What you are asked to do — Some of the lines below need repeating. Reproduce exactly those between the lines holding "TABLE 1 | Inhibition" and "Table 3. Global", inclusive.
(Beginning of Available data)
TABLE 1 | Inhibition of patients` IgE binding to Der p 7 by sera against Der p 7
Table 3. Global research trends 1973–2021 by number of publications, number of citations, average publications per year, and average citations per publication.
(End of Available data)
(Beginning of Available data)
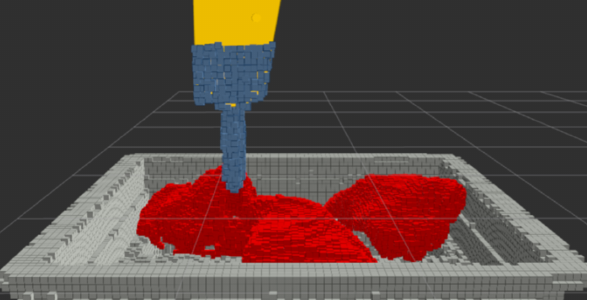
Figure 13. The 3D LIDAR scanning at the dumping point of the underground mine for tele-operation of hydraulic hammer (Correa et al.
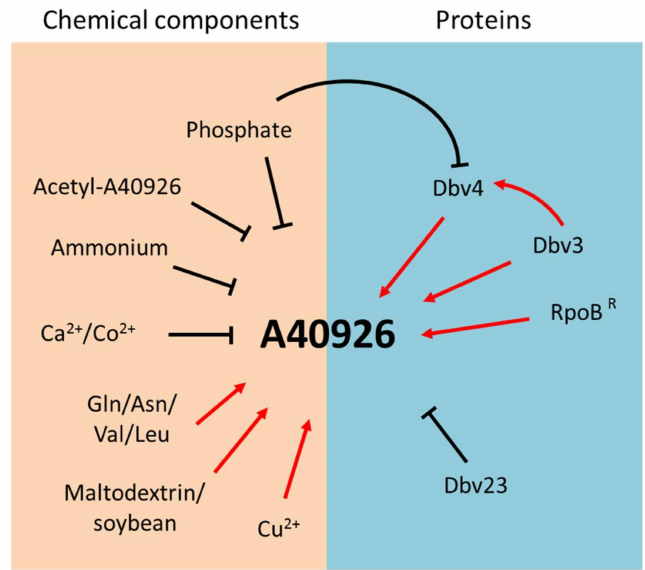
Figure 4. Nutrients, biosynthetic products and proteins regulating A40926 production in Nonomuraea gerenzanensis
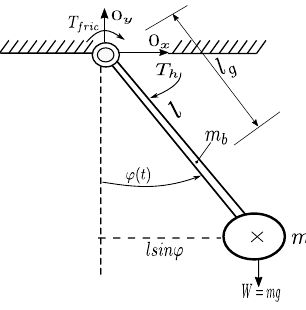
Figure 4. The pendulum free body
(End of Available data)
Result below —
TABLE 1 | Inhibition of patients` IgE binding to Der p 7 by sera against Der p 7
Table 3. Global research trends 1973–2021 by number of publications, number of citations, average publications per year, and average citations per publication.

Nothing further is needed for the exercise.